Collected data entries
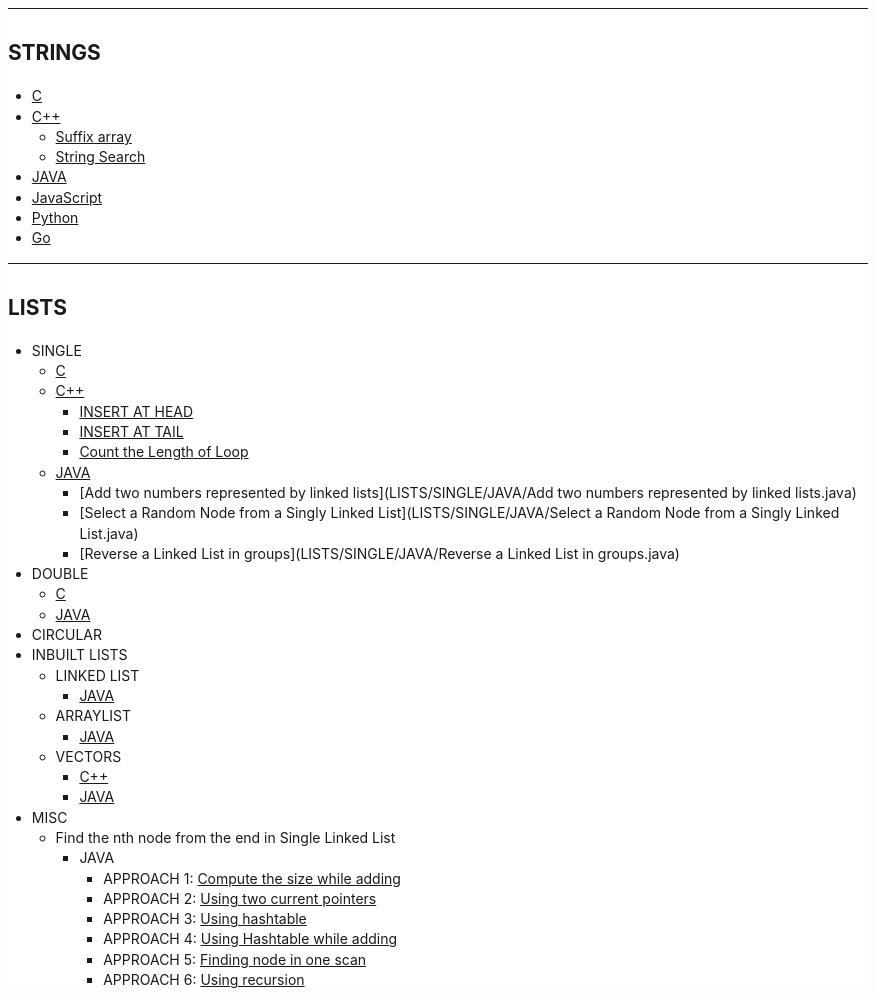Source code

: ***

## STRINGS

* [C](STRING/C/Strings.c)
* [C++](STRING/C++/Strings.cpp)
  * [Suffix array](STRING/C++/suffixArray.cpp)
  * [String Search](STRING/C++/StringSearch.cpp)
* [JAVA](STRING/JAVA/Strings.java)
* [JavaScript](STRING/JS/string.js)
* [Python](STRING/PY/string.py)
* [Go](STRING/Go/Strings.go)

***

## LISTS

* SINGLE
  * [C](LISTS/SINGLE/C/Main.c)
  * [C++](LISTS/SINGLE/Cpp/Main.cpp)
    * [INSERT AT HEAD](LISTS/SINGLE/Cpp/Insert_at_Head.cpp)
    * [INSERT AT TAIL](LISTS/SINGLE/Cpp/Insert_at_Tail.cpp)
    * [Count the Length of Loop](LISTS/SINGLE/Cpp/LengthofLoop.cpp)
  * [JAVA](LISTS/SINGLE/JAVA/Main.java)
    * [Add two numbers represented by linked lists](LISTS/SINGLE/JAVA/Add two numbers represented by linked lists.java)
    * [Select a Random Node from a Singly Linked List](LISTS/SINGLE/JAVA/Select a Random Node from a Singly Linked List.java)
    * [Reverse a Linked List in groups](LISTS/SINGLE/JAVA/Reverse a Linked List in groups.java)
* DOUBLE
  * [C](LISTS/DOUBLE/C/Main.c)
  * [JAVA](LISTS/DOUBLE/JAVA/Main.java)
* CIRCULAR
* INBUILT LISTS
  * LINKED LIST
    * [JAVA](LISTS/INBUILT/LinkedList/JavaLinkedList.java)  
  * ARRAYLIST
    * [JAVA](LISTS/INBUILT/ARRAYLIST/JAVA/arrayList.java)
  * VECTORS
    * [C++](LISTS/INBUILT/VECTORS/C++/Main.cpp)
    * [JAVA](LISTS/INBUILT/VECTORS/JAVA/vectors.java)
* MISC
  * Find the nth node from the end in Single Linked List
    * JAVA
      * APPROACH 1: [Compute the size while adding](LISTS/MISC/Nth-node-from-end/JAVA/Approach1.java)
      * APPROACH 2: [Using two current pointers](LISTS/MISC/Nth-node-from-end/JAVA/Approach2.java)
      * APPROACH 3: [Using hashtable](LISTS/MISC/Nth-node-from-end/JAVA/Approach3.java)
      * APPROACH 4: [Using Hashtable while adding](LISTS/MISC/Nth-node-from-end/JAVA/Approach4.java)
      * APPROACH 5: [Finding node in one scan](LISTS/MISC/Nth-node-from-end/JAVA/Approach5.java)
      * APPROACH 6: [Using recursion](LISTS/MISC/Nth-node-from-end/JAVA/Approach6.java)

* _The task_
Filter the material above, keeping only the lines that contain the string "INBUILT".

* _Result of this exercise_
* INBUILT LISTS
    * [JAVA](LISTS/INBUILT/LinkedList/JavaLinkedList.java)  
    * [JAVA](LISTS/INBUILT/ARRAYLIST/JAVA/arrayList.java)
    * [C++](LISTS/INBUILT/VECTORS/C++/Main.cpp)
    * [JAVA](LISTS/INBUILT/VECTORS/JAVA/vectors.java)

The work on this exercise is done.